Big paintings also present problems of storage – how many can an artist fit in a studio. Erin LaBonte at Yonder Gallery in Algoma has a creative storage solution: she creates woodcuts and then prints them on fabric.

“I can roll them up and put them aside,” she said. “The biggest will be on display in DePere probably, a five-foot by six-foot collage. I have always worked pretty large.”

LaBonte and her husband, Don Krumpos, have also done huge building-side murals from Fond du Lac to Sturgeon Bay. No storage to worry about there.

“I am not interested in all the small details,” said LaBonte. “I like to be more physical in my work. Scale, like in Margaret Lockwood’s work, draws me in.”

Sandra Martinez also likes physical effort in the large paintings she does on Tyvek (her storage solution is to roll the Tyvek works up around swimming pool noodles). She said it feels completely different to make a large work – it involves more of her body’s range of motion and requires a different cadence – and it’s a completely different experience to view one. 

“Viewing a large work makes you move – you are not peering,” Martinez said. “You experience it more as an environment that your body instinctually roams differently. Your head and neck, your whole body, shifts to explore another area in the work.”

She thinks the scale shift for some artists is driven by a desire for museum placement.

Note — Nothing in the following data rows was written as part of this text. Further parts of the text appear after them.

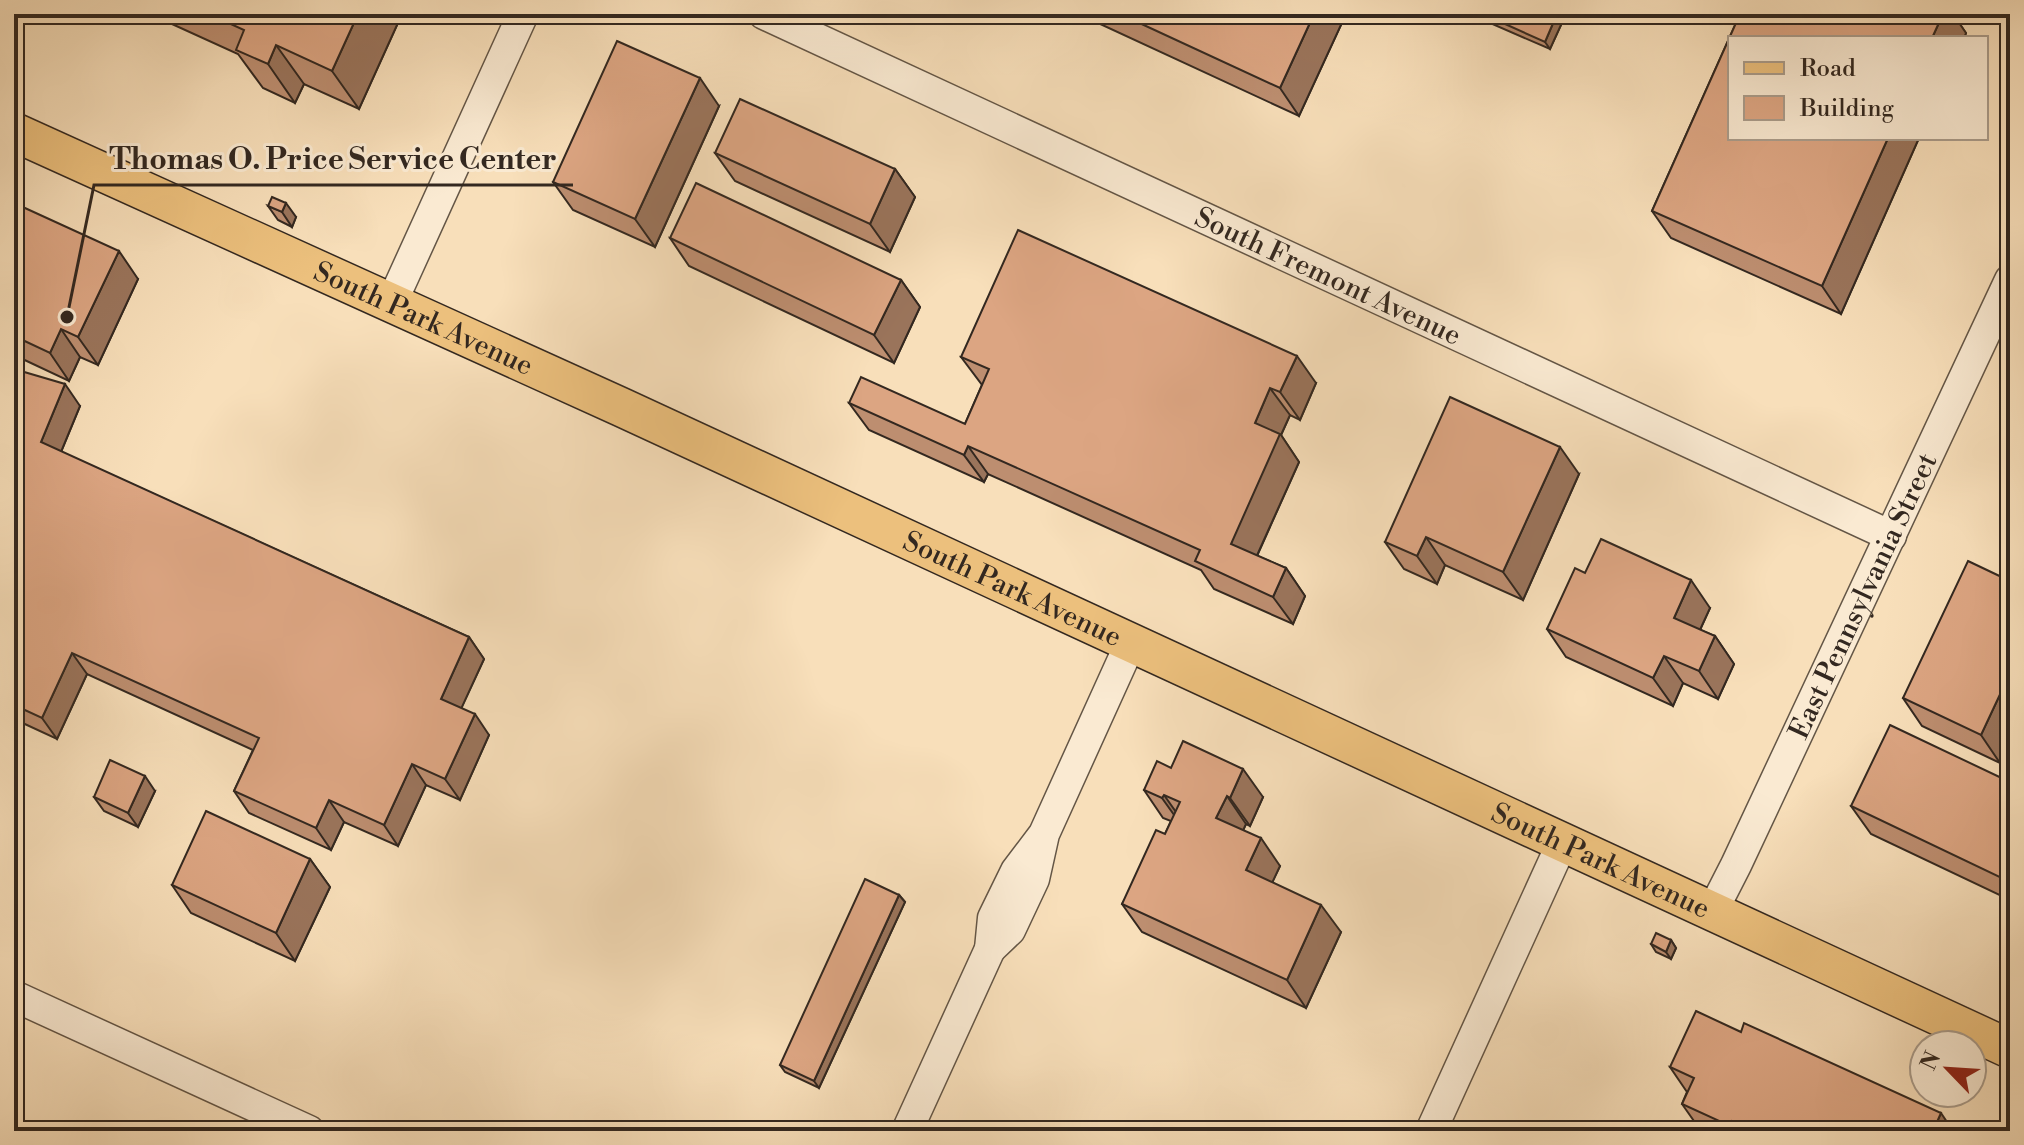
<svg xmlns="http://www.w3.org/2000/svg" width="2024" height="1145" viewBox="0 0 2024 1145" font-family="'Libre Bodoni',serif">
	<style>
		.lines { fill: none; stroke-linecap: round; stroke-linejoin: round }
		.minor-casing { stroke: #645646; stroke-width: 33 }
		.major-casing { stroke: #332820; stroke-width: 41 }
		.minor { stroke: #faead2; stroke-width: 30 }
		.major { stroke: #ecc07d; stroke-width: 38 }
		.wall { fill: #bd8e70; stroke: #332820; stroke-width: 2 }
		.shaded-wall { fill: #9a745b; stroke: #332820; stroke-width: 2 }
		.building { fill: #dca582; stroke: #332820; stroke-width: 2 }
		.labels { text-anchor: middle; stroke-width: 6; stroke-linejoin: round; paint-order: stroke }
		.street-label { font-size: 28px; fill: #332820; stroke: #faead2 }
		.leader { fill: none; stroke: #332820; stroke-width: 3 }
		.callout-dot { fill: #332820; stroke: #faead2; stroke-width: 3 }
		.callout-label { font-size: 30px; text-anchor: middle; font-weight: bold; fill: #332820; stroke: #faead2; stroke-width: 6; stroke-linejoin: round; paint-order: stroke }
	</style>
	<rect width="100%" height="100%" fill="#f8dfba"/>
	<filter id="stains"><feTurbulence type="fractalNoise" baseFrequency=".0025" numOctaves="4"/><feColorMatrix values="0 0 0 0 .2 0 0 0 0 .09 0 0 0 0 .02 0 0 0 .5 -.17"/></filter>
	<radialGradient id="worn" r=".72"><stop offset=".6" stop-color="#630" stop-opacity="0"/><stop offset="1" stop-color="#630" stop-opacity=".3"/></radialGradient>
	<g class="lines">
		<defs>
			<g id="minor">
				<path id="s1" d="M764,14L1891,536"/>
				<polyline points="392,302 523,14"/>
				<polyline points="1044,834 1034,879 1010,930 990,949 993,918 1016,871 1044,834 1131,642"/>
				<path id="s2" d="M1713,910L1736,865L2010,280"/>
				<polyline points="14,996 309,1131"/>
				<polyline points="907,1131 990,949"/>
				<polyline points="1431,1131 1563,841"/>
			</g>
			<g id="major">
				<path id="s3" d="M14,132L621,407L2010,1049"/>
			</g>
		</defs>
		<!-- minor casing -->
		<use href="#minor" class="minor-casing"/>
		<!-- major casing -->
		<use href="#major" class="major-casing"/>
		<!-- minor -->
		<use href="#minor" class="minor"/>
		<!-- major -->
		<use href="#major" class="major"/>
	</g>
	<!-- wall -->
	<g class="wall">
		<polygon points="150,14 402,14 359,109 304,84 295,103 263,88 238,54"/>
		<polygon points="1025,14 1048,14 1044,23"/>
		<polygon points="1084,14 1346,14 1299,116 1085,17"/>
		<polygon points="1485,14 1566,14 1550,49 1490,23 1485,15"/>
		<polygon points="1740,14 1953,14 1966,33 1964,38 1730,38 1730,138 1919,138 1841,314 1671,238 1652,211"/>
		<polygon points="719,106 655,247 573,210 553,182"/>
		<polygon points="715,153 895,169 915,197 890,252 735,181"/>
		<polygon points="14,203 138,279 98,365 80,357 69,381 14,355"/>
		<polygon points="268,206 296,217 292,227 278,220"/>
		<polygon points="670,238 901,280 920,307 894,363 689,266"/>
		<polygon points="961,357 1316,383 1300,420 1290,415 1281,435 1299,462 1257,556 1286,568 1305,596 1293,624 1214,589 1201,570 988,474 984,482 869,430 849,403 965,424 982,385"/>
		<polygon points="14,369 80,406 61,452 469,637 484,659 461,708 489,735 460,800 426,785 398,846 344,822 331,850 249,813 234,791 253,750 87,674 57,739 14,719"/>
		<polygon points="1579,474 1523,600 1445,565 1437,584 1404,569 1385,542"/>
		<polygon points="1585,573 1710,608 1700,630 1715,636 1734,664 1718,699 1683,683 1673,706 1566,657 1547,629"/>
		<polygon points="2010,581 2010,741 2000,763 1922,726 1903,698"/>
		<polygon points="1171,768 1263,797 1250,826 1246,824 1243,830 1280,866 1272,882 1341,932 1306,1008 1142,932 1122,904 1165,834 1171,821 1163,818 1144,790"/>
		<polygon points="2010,782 2010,900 1871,834 1851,806"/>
		<polygon points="155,791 138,827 104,811 94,797"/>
		<polygon points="310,859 330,887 295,961 191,913 172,885"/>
		<polygon points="899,895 905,902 819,1088 785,1072 780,1065"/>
		<polygon points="1671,940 1676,948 1671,959 1656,952 1651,944"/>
		<polygon points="1670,1067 1953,1131 1701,1131 1682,1104 1687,1092"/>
	</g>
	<!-- shaded-wall -->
	<g class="shaded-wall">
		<polygon points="358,14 402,14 359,109 332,71"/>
		<polygon points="1038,14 1048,14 1044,23"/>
		<polygon points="1314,14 1346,14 1299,116 1280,88"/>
		<polygon points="1557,14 1566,14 1550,49 1545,42"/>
		<polygon points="1943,14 1953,14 1966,33 1964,38 1932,38"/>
		<polygon points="276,45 304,84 295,103 268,64"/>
		<polygon points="700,78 719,106 655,247 635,219"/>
		<polygon points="1888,138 1919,138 1841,314 1822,286"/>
		<polygon points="895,169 915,197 890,252 870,224"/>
		<polygon points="286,203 296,217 292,227 282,212"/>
		<polygon points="119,251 138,279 98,365 78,337"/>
		<polygon points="901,280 920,307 894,363 874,335"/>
		<polygon points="61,329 80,357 69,381 50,353"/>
		<polygon points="1297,356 1316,383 1300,420 1280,392"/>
		<polygon points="65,384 80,406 56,464 41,442"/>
		<polygon points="1270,388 1290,415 1281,435 1299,462 1250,571 1231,544 1255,423"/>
		<polygon points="968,446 988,474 984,482 964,455"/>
		<polygon points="1560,447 1579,474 1523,600 1503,572"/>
		<polygon points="1426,537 1445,565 1437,584 1417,556"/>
		<polygon points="1286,568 1305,596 1293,624 1273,597"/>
		<polygon points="1691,580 1710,608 1693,645 1674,618"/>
		<polygon points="1715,636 1734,664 1718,699 1699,671"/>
		<polygon points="469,637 484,659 456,720 441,699"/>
		<polygon points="72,653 87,674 57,739 42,718"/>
		<polygon points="1664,656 1683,683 1673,706 1653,678"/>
		<polygon points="2010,673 2010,741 2000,763 1981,735"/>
		<polygon points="475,714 489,735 460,800 445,779"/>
		<polygon points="412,764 426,785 398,846 384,825"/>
		<polygon points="1243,769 1263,797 1250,826 1230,798"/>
		<polygon points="145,776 155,791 138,827 128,813"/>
		<polygon points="1164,795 1183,822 1182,826 1162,798"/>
		<polygon points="1227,796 1246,824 1236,846 1216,818"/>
		<polygon points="329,800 344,822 331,850 316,828"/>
		<polygon points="1261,838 1280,866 1265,898 1246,870"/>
		<polygon points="310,859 330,887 295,961 276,933"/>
		<polygon points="899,895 905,902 819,1088 814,1081"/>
		<polygon points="1321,905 1341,932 1306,1008 1287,980"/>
		<polygon points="1671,940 1676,948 1671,959 1666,952"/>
		<polygon points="1941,1113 1953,1131 1933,1131"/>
		<polygon points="1732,1121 1739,1131 1733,1131 1730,1126"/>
	</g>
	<!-- building -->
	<g class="building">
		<polygon points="209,14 358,14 332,71 276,45 268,64 236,50 244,30"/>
		<polygon points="1120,14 1314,14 1280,88"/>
		<polygon points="1485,14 1557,14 1545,42 1485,15"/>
		<polygon points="1740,14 1943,14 1932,38 1730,38 1730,138 1888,138 1822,286 1652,211"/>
		<polygon points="617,41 700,78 635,219 553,182"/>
		<polygon points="740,99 895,169 870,224 715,153"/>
		<polygon points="696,183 901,280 874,335 670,238"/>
		<polygon points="272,197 286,203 282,212 268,206"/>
		<polygon points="14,203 119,251 78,337 61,329 50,353 14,336"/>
		<polygon points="1018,230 1297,356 1280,392 1270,388 1255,423 1280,434 1231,544 1286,568 1273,597 1195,561 1200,550 968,446 964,455 849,403 861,377 965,424 989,369 961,357"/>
		<polygon points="14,369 65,384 41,442 469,637 441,699 475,714 445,779 412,764 384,825 329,800 316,828 234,791 259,738 72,653 42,718 14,705"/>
		<polygon points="1450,397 1560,447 1503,572 1426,537 1417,556 1385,542"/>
		<polygon points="1601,539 1691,580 1674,618 1715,636 1699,671 1664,656 1653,678 1547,629 1575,568 1585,573"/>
		<polygon points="1968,561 2010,581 2010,673 1981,735 1903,698"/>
		<polygon points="1890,725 2010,782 2010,882 1851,806"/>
		<polygon points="1183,741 1243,769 1230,798 1227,796 1216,818 1261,838 1246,870 1321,905 1287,980 1122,904 1156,830 1165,834 1180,802 1164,795 1162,798 1144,790 1157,761 1171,768"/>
		<polygon points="110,760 145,776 128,813 94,797"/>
		<polygon points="206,811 310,859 276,933 172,885"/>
		<polygon points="865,879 899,895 814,1081 780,1065"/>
		<polygon points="1656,933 1671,940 1666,952 1651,944"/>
		<polygon points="1696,1011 1741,1032 1744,1023 1941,1113 1933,1131 1753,1131 1732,1121 1730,1126 1682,1104 1694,1078 1670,1067"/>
	</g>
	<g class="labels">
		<!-- street labels -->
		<g class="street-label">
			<text dy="10" stroke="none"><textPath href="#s1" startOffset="622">South Fremont Avenue</textPath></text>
			<text dy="10" stroke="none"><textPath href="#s3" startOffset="450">South Park Avenue</textPath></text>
			<text dy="10" stroke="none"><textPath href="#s3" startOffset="1098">South Park Avenue</textPath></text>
			<text dy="10" stroke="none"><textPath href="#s2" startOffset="348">East Pennsylvania Street</textPath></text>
			<text dy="10" stroke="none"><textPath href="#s3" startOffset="1746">South Park Avenue</textPath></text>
		</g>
	</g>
	<!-- callouts -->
	<path class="leader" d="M67 317L94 185H573"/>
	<circle class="callout-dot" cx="67" cy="317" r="8"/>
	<g class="callout-label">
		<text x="333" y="169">Thomas O. Price Service Center</text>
	</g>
	<!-- margin -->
	<rect width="2024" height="1145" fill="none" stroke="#f8dfba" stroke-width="48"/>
	<rect x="16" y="16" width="1992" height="1113" fill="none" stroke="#332820" stroke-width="4"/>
	<rect x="24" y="24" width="1976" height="1097" fill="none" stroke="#332820" stroke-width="2"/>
	<!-- legend -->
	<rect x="1728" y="36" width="260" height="104" fill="#faead2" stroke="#aa9c8b" stroke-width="2"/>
	<rect x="1744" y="62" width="40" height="12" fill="#ecc07d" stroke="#aa9c8b" stroke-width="2"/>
	<text x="1800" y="76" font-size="24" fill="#332820">Road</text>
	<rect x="1744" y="96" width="40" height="24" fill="#dca582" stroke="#aa9c8b" stroke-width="2"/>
	<text x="1800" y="116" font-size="24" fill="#332820">Building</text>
	<!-- north arrow -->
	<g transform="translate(1948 1069) rotate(295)"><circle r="38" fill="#faead2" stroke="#aa9c8b" stroke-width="2"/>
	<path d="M0-6L14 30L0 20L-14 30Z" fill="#8f2418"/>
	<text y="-12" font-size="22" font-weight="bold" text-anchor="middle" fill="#332820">N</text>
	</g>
	<rect width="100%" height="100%" filter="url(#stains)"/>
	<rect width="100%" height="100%" fill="url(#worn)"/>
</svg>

“What is powerful in a home at 2 feet by 3 feet is a postage stamp in a museum setting,” she said. “Those 15-foot ceilings are difficult to work with.”

Margaret Lockwood said she has always worked big.

Margaret Lockwood with two of her abstract paintings, both 4 foot by 5 foot and works in progress. Photo by Tom Groenfeldt.

“Bigger than these,” she said, of three 4-by-5 canvases she is painting just off her main gallery space in Sturgeon Bay. “As Mark Rothko might have said, or maybe he didn’t, when you’re making paintings this big you’re just in them.”